● AUFGABE 1: Fassen Sie im Text über die Jugendarbeitslosigkeit in Spanien den Absatz, der mit „Die schlimmsten Zeiten der Wirtschaftskrise“ beginnt, als Stichpunktliste zusammen.
● AUFGABE 2: Geben Sie den Text über die Arbeitslage junger Menschen in Spanien in zwei Sätzen wieder.
● AUFGABE 3: Setzen Sie den Text über die Arbeitslosigkeit junger Menschen in Spanien im Anschluss an seinen letzten Satz fort.

● TEXT:
Die schlimmsten Zeiten der Wirtschaftskrise scheint Spanien zwar überwunden zu haben, aber die Arbeitslosigkeit ist nach wie vor hoch - besonders bei den jungen Menschen. Eine feste Anstellung haben nur wenige, viele Verträge werden nur für Monate, Wochen oder sogar wenige Tage abgeschlossen. Und Besserung ist nicht in Sicht.

Von Marc Dugge | 08.08.2016
    Junge Demonstranten sitzen auf einem Platz in Madrid, Spanien. Sie protestieren gegen die Spar- Arbeitsmarkt- und Bildungspolitik der spanischen Regierung.
    Schon vor Jahren haben junge Spanier gegen die Arbeitsmarktpolitik der Regierung protestiert. Viel verändert hat sich nicht. (dpa/picture alliance/epa/Javier Lizon)

● DATENTEIL:
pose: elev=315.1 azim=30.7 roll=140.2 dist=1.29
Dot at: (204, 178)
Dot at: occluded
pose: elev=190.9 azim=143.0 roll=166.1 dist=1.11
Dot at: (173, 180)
--
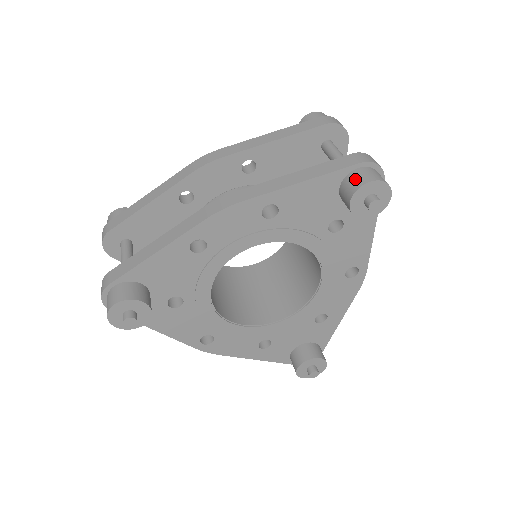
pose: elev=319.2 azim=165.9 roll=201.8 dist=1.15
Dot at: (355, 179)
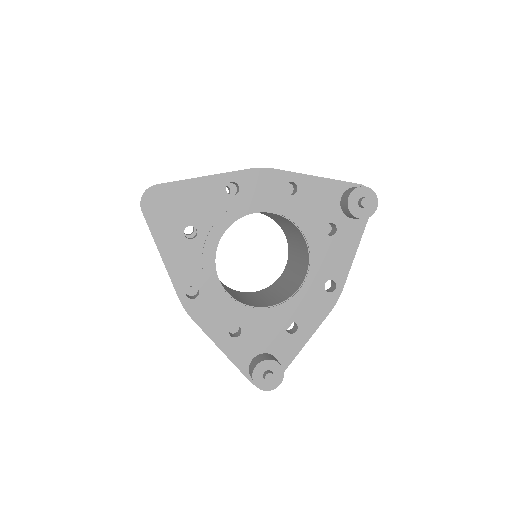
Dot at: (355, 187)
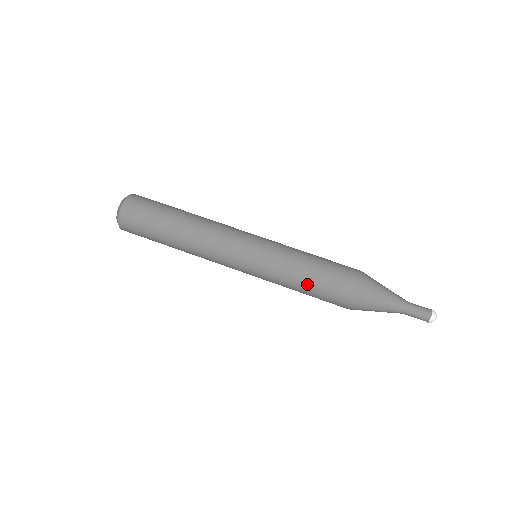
---
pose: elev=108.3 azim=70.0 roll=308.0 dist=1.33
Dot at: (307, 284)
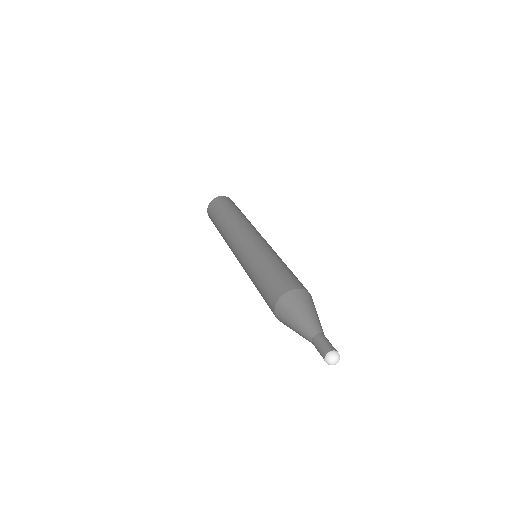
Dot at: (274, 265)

● ANTWORT 1:
- Spanien scheint die schlimmsten Zeiten der Wirtschaftskrise überwunden zu haben.
- Die Arbeitslosigkeit ist weiterhin hoch, besonders bei jungen Menschen.
- Nur wenige haben eine feste Anstellung.
- Viele Verträge gelten nur für Monate, Wochen oder wenige Tage.
- Eine Besserung ist nicht in Sicht.

● ANTWORT 2: Spanien scheint das Schlimmste der Wirtschaftskrise hinter sich zu haben, doch die Arbeitslosigkeit bleibt besonders unter jungen Menschen hoch, und nur wenige haben eine feste Anstellung. Junge Spanier haben schon vor Jahren gegen die Arbeitsmarktpolitik der Regierung protestiert, viel verändert hat sich aber nicht.

● ANTWORT 3:
    Besuch in Albacete, einer Stadt im Süden der Region Castilla La Mancha. Eine 170.000-Einwohner-Stadt, die ein spanischer Dichter vor hundert Jahren mal das "New York von La Mancha" genannt hat. Weil Albacete für ihn der Inbegriff der Moderne, der Industriegesellschaft war. Auch heute gibt es hier Industrie, werden etwa Hubschrauber und Messer hergestellt. Aber von der immerwährenden Aufbruchsstimmung einer Stadt wie New York ist Albacete weit entfernt.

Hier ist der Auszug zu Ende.